Fr Matthew Reese
And when they could not get near him because of the crowd, they removed the roof above him; and when they had made an opening, they let down the pallet on which the paralytic lay. And when Jesus saw their faith, he said to the paralytic, “My son, your sins are forgiven.”
—Mark 2:4-5
Dear Friends in Christ,
Today’s Gospel lesson (Mark 2:1-12) is one of my favorites of Jesus’s healing miracles, though there are many such stories in the Gospels.

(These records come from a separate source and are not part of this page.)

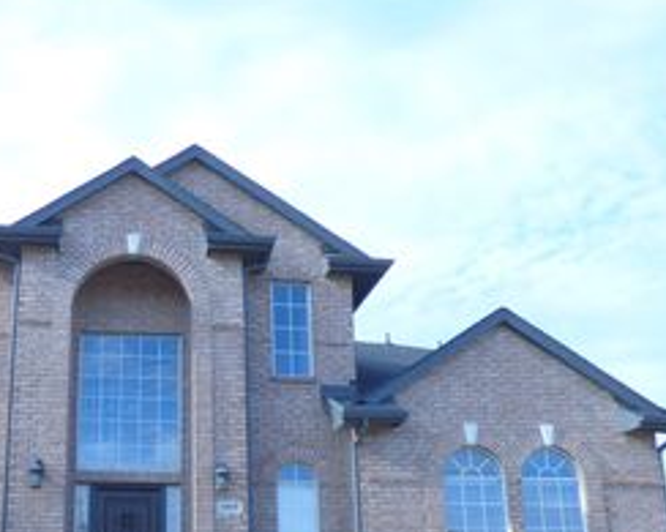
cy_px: 430
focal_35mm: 40
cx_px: 177
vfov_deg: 36.0
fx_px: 788
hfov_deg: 44.5
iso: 100
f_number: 2.8
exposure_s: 1/800
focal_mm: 3.58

I think of the parallels to the healing of another invalid at the pool of Siloam in John 5:1–15 or of a man born blind in John 9:1-11. But this passage in Mark is certainly one of the most dramatic.
So desperate are this man’s friends and family, that rather than contend with the press of the crowd, they haul his stretcher around another way… perhaps through a narrow and winding alley, up a courtyard wall, and onto the roof, where they start removing thatch and palms, and wooden underlayment.
Can you imagine Jesus and the disciples looking up as hay started to fall on their heads and shafts of light started pouring into the room?
When the man is finally lowered into their midst, however, Jesus attends not to his body, but rather to his soul. “My son, your sins are forgiven.” It is only after the questioning of the scribes that Jesus commands this man to “rise, take up [his] pallet, and go home,” proving a physical healing that was almost ancillary to the spiritual one.
As in the moments where Jesus asks the people before him “do you want to be healed?” (John 5:6), this scene reminds us that God’s healing does not always come to us in exactly the manner, or order, that we expect.
We might pray for one thing in our lives, but find God pouring out his grace in another, unexpected way.
But there is another lesson to this scene, namely that our pursuit of God may sometimes require us to break convention, to go another way from the crowd, to climb on the roof, haul off the thatch and let the light pour in.